:: Líneas de datos

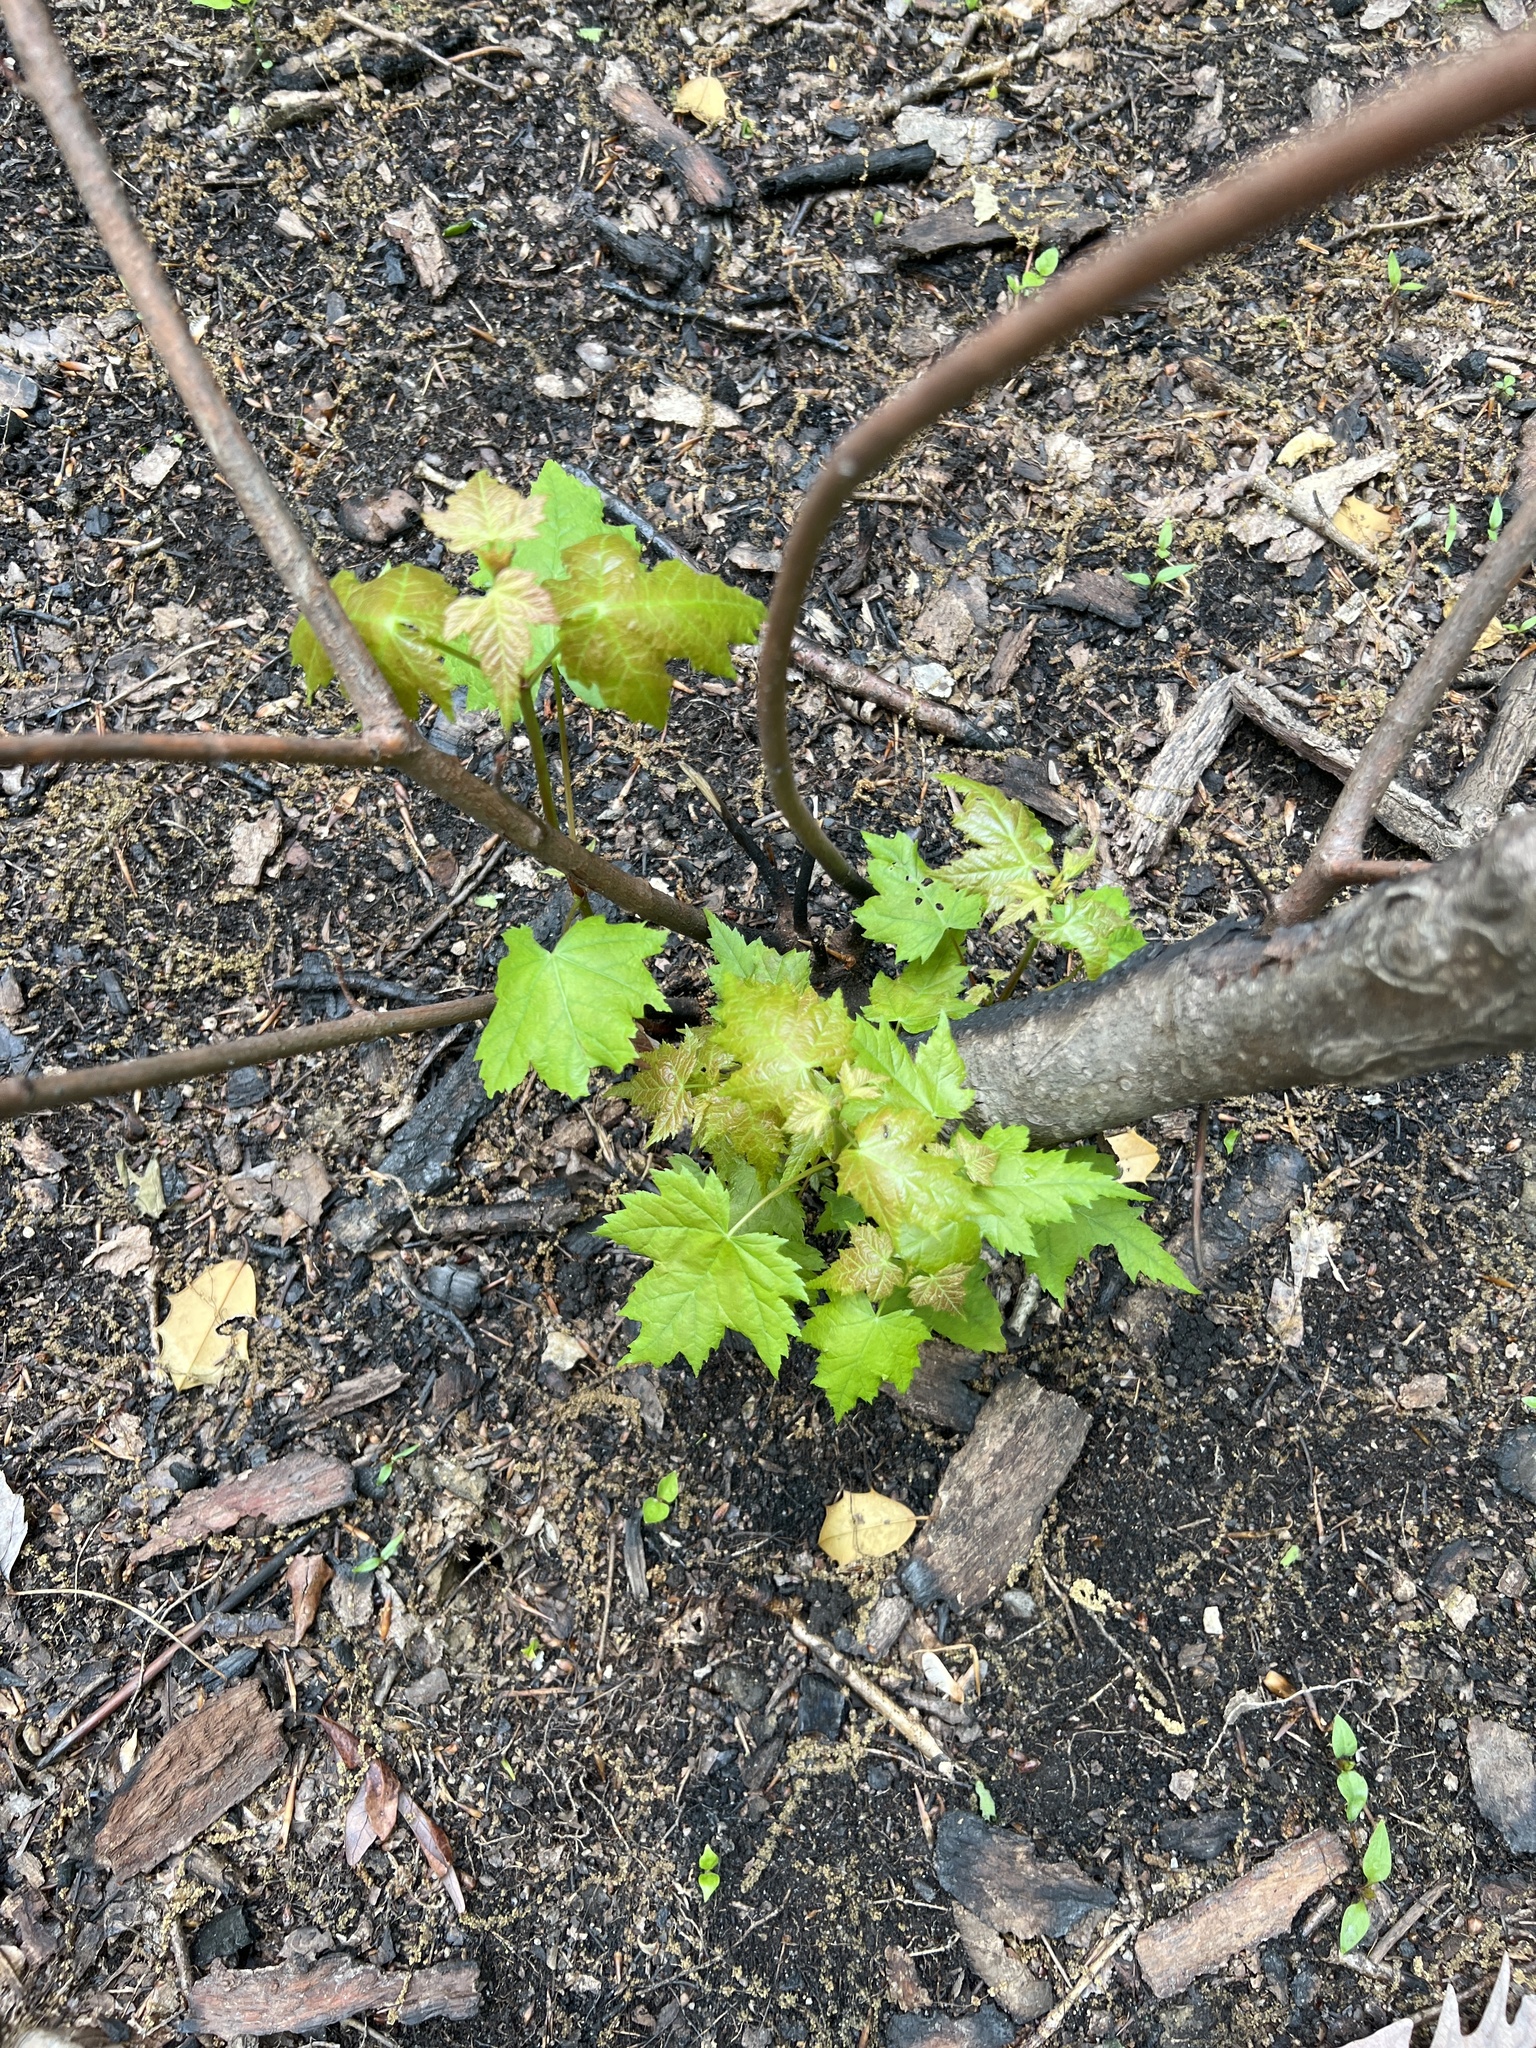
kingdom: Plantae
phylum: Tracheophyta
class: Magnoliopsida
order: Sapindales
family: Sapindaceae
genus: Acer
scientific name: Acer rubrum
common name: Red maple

::::

* La tarea
Reproduce palabra por palabra todas las líneas de arriba y deja fuera la imagen.

* Resultado esperado
kingdom: Plantae
phylum: Tracheophyta
class: Magnoliopsida
order: Sapindales
family: Sapindaceae
genus: Acer
scientific name: Acer rubrum
common name: Red maple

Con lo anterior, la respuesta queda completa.